Infetti più vicini nell’iconografia alle demoniache creature del citato comic-movie interpretato da Keanu Reeves che agli pseudo-morti viventi di Ragona-Salkow ed ai pallidi individui vampireschi di Sagal, tanto da essere rappresentati privi del dono della parola e dotati esclusivamente di un animalesco istinto assassino, impegnati a far balzare lo spettatore dalla poltrona tramite improvvise entrate in scena volte a spezzare le lunghe attese costruite su lenti ritmi di narrazione.
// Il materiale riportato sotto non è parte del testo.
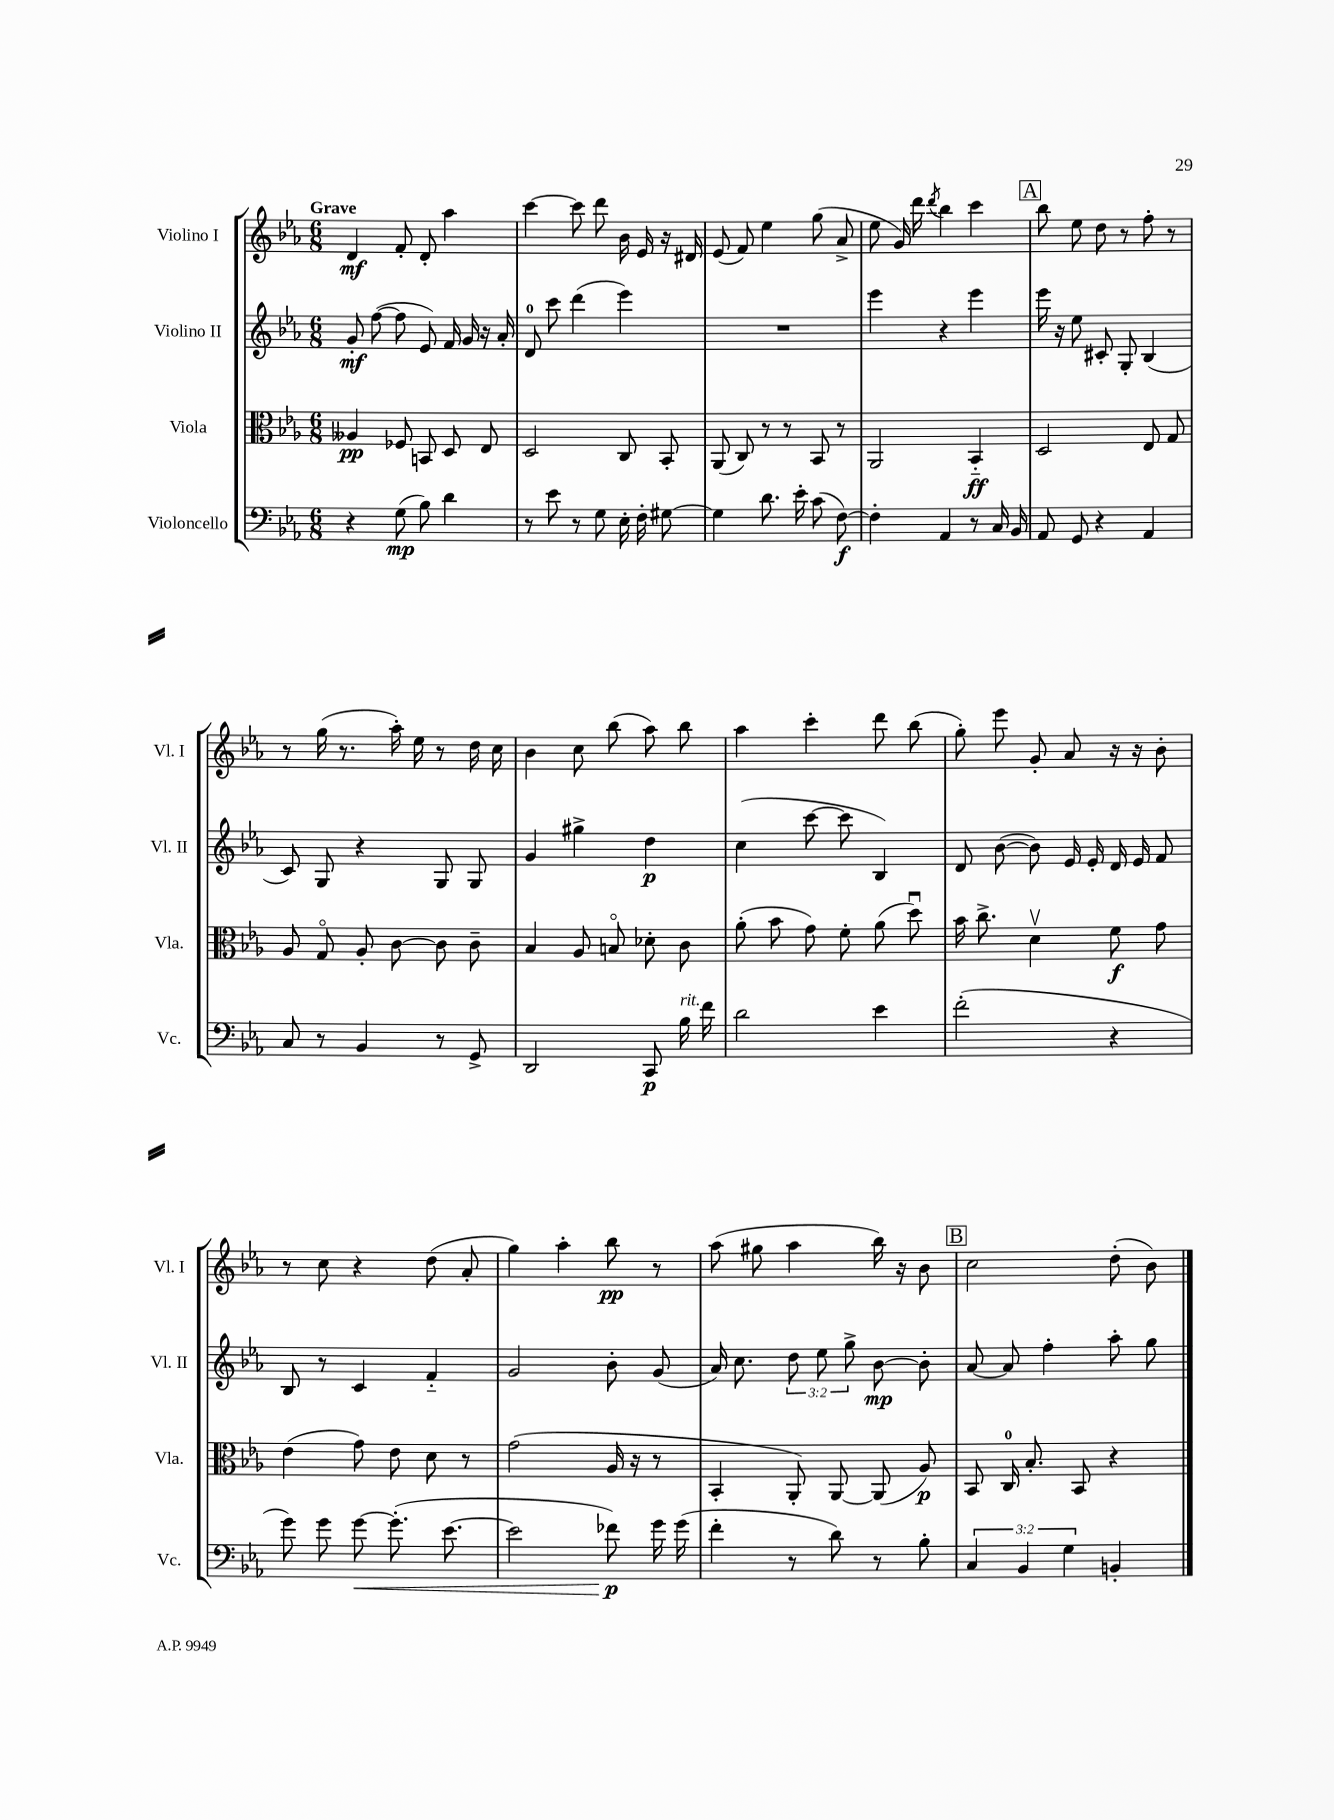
<<
\new StaffGroup <<
\new Staff = "s0" \with { instrumentName = "Violino I" shortInstrumentName = "Vl. I" } {
    \clef treble \key ees \major \numericTimeSignature \time 6/8 \tempo "Grave"
    \autoBeamOff d'4\mf f'8-. d'8-. aes''4 |
    c'''4~ c'''8 d'''8 bes'16 ees'16 r16 dis'16 |
    ees'8( f'8) ees''4 g''8( aes'8-> |
    ees''8 g'16) d'''16 \acciaccatura { d'''8 } bes''4 c'''4 |
    \mark \markup { \box "A" } bes''8 ees''8 d''8 r8 f''8-. r8 |
    r8 g''16( r8. aes''16-.) ees''16 r8 d''16 c''16 |
    bes'4 c''8 bes''8( aes''8) bes''8 |
    aes''4 c'''4-. d'''8 bes''8( |
    g''8-.) ees'''8 g'8-. aes'8 r16 r16 bes'8-. |
    r8 c''8 r4 d''8( aes'8-. |
    g''4) aes''4-. bes''8\pp r8 |
    aes''8( gis''8 aes''4 bes''16) r16 bes'8 |
    \mark \markup { \box "B" } c''2 d''8-.( bes'8) \bar "|." |
}
\new Staff = "s1" \with { instrumentName = "Violino II" shortInstrumentName = "Vl. II" } {
    \clef treble \key ees \major \numericTimeSignature \time 6/8 \override Staff.TupletNumber.text = #tuplet-number::calc-fraction-text
    \autoBeamOff g'8-.\mf f''8~( f''8 ees'8) f'16 g'16 r16 aes'16-. |
    d'8-0 c'''8 d'''4( ees'''4) |
    R2. |
    ees'''4 r4 ees'''4 |
    \mark \markup { \box "A" } ees'''16 r16 ees''8 cis'8-. g8-. bes4( |
    c'8) g8 r4 g8 g8 |
    g'4 gis''4-> d''4\p |
    c''4( c'''8~ c'''8 bes4) |
    d'8 bes'8~( bes'8) ees'16 ees'16-. d'16 ees'16 f'8 |
    bes8 r8 c'4 f'4-_ |
    g'2 bes'8-. g'8( |
    aes'16) c''8. \tuplet 3/2 { d''8 ees''8 g''8-> } bes'8~\mp bes'8-. |
    \mark \markup { \box "B" } aes'8~ aes'8 f''4-. aes''8-. g''8 \bar "|." |
}
\new Staff = "s2" \with { instrumentName = "Viola" shortInstrumentName = "Vla." } {
    \clef alto \key ees \major \numericTimeSignature \time 6/8
    \autoBeamOff aeses4\pp fes8 b,8 d8 ees8 |
    d2 c8 bes,8-. |
    aes,8( c8) r8 r8 bes,8 r8 |
    aes,2 bes,4-_\ff |
    \mark \markup { \box "A" } d2 ees8 g8 |
    aes8 g8\flageolet aes8-. c'8~ c'8 c'8-- |
    bes4 aes8 b8\flageolet des'8-. c'8 |
    aes'8-.( bes'8 g'8) f'8-. aes'8( d''8\downbow) |
    bes'16 c''8.-> d'4\upbow f'8\f g'8 |
    ees'4( g'8) ees'8 d'8 r8 |
    g'2( aes16 r16 r8 |
    bes,4-. aes,8-.) aes,8~ aes,8( aes8\p) |
    \mark \markup { \box "B" } bes,8 c16-0 bes8.-. bes,8 r4 \bar "|." |
}
\new Staff = "s3" \with { instrumentName = "Violoncello" shortInstrumentName = "Vc." } {
    \clef bass \key ees \major \numericTimeSignature \time 6/8 \override Staff.TupletNumber.text = #tuplet-number::calc-fraction-text
    \autoBeamOff r4 g8\mp( bes8) d'4 |
    r8 ees'8 r8 g8 ees16-. f16-. gis8~ |
    gis4 d'8. ees'16-. c'8( f8~\f) |
    f4-. aes,4 r8 c16 bes,16 |
    \mark \markup { \box "A" } aes,8 g,8 r4 aes,4 |
    c8 r8 bes,4 r8 g,8-> |
    d,2 c,8\p bes16^\markup { \italic "rit." } f'16 |
    d'2 ees'4 |
    f'2-.( r4 |
    g'8) g'8 g'8~\< g'8.-.( ees'8.~ |
    ees'2 fes'8\p\!) g'16 g'16( |
    f'4-. r8 d'8) r8 bes8-. |
    \mark \markup { \box "B" } \tuplet 3/2 { c4 bes,4 g4 } b,4-. \bar "|." |
}
>>
>>
\layout { \context { \Score \remove "Bar_number_engraver" } }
Ma, al di là del fatto che la scelta di un protagonista di colore tenda ad invogliare maggiormente nello studio di un certo sottotesto relativo al forte legame tra intolleranza e violenza (con tanto di citazione da Bob Marley), Lawrence non sembra riuscire nell’impresa di rievocare quel senso di desolazione umana efficacemente enfatizzato dalle due precedenti versioni su pellicola, delle quali non ricalca neppure l’inaspettato epilogo privo di speranza, prestando più attenzione alla tipica lussuosa confezione da blockbuster del terzo millennio, i cui meriti vanno riconosciuti soprattutto alla bella fotografia di Andrew Lesnie (la trilogia “Il Signore degli Anelli”) ed alle curatissime scenografie di Naomi Shohan (“Training day”).
Riconfermandosi quindi abile esteta di accattivanti immagini che finiscono però con il rivelarsi fredde, prive di quel “calore” necessario per accarezzare il cuore dello spettatore al fine di suscitarvi le emozioni dei migliori fotogrammi in movimento.
La frase: "Le persone che cercano di far diventare peggiore questo mondo non si concedono un giorno libero".